- Instruction -
Return each line in the listing below that contains the string "alapvető".

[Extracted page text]
::::::::::

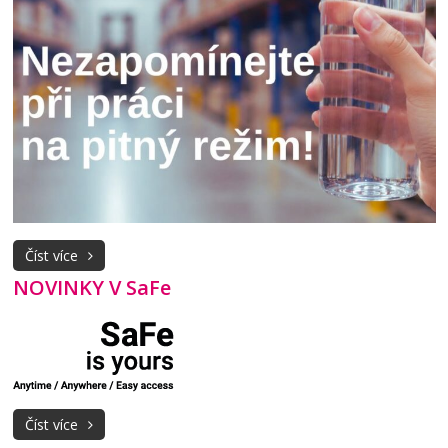
Číst více
NOVINKY V SaFe
Číst více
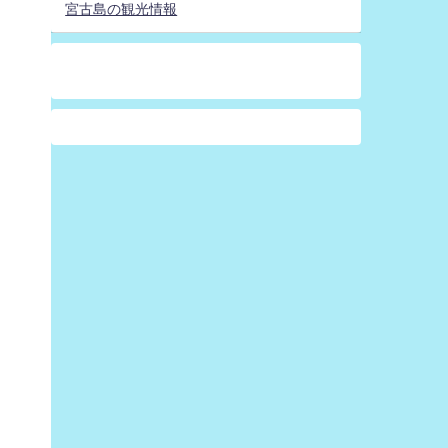
宮古島の観光情報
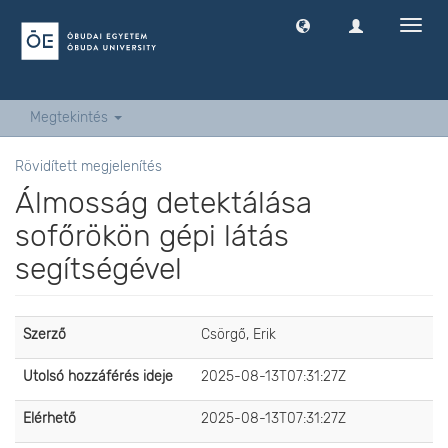
Navig
ki
-
és
bekap
Megtekintés
Rövidített megjelenítés
Álmosság detektálása
sofőrökön gépi látás
segítségével
Szerző
Csörgő, Erik
Utolsó hozzáférés ideje
2025-08-13T07:31:27Z
Elérhető
2025-08-13T07:31:27Z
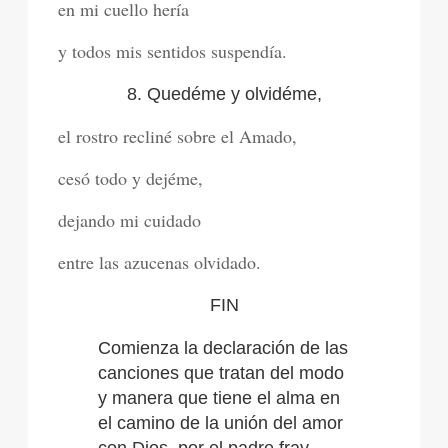
en mi cuello hería
y todos mis sentidos suspendía.
8. Quedéme y olvidéme,
el rostro recliné sobre el Amado,
cesó todo y dejéme,
dejando mi cuidado
entre las azucenas olvidado.
FIN
Comienza la declaración de las
canciones que tratan del modo
y manera que tiene el alma en
el camino de la unión del amor
con Dios, por el padre fray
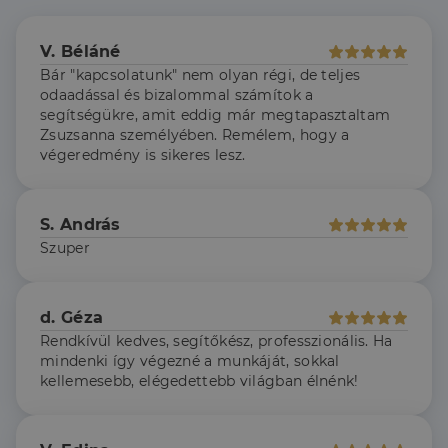
a webhely alapvető funkcióit, például a felhasználói
bejelentkezést és a fiókkezelést. A weboldal nem
használható megfelelően az elengedhetetlenül
V. Béláné
szükséges sütik nélkül.
Bár "kapcsolatunk" nem olyan régi, de teljes
Szolgáltató
/
odaadással és bizalommal számítok a
Név
Lejárat
Leírás
Domain
segítségükre, amit eddig már megtapasztaltam
Zsuzsanna személyében. Remélem, hogy a
li_gc
5
A cookie-k nem
LinkedIn
hónap
alapvető célokra
Corporation
végeredmény is sikeres lesz.
4 hét
történő
.linkedin.com
felhasználásához
való
hozzájárulás
tárolására
S. András
szolgál
Szuper
CookieScriptConsent
2
Ezt a cookie-t a
CookieScript
hónap
Cookie-
dh.hu
4 hét
Script.com
szolgáltatás
d. Géza
használja a
látogatói cookie-
Rendkívül kedves, segítőkész, professzionális. Ha
k beleegyezési
mindenki így végezné a munkáját, sokkal
beállításainak
emlékezésére.
kellemesebb, elégedettebb világban élnénk!
Szükséges, hogy
Google
a Cookie-
Privacy Policy
Script.com
cookie banner
megfelelően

::::::::::

- Expected answer -
a webhely alapvető funkcióit, például a felhasználói
alapvető célokra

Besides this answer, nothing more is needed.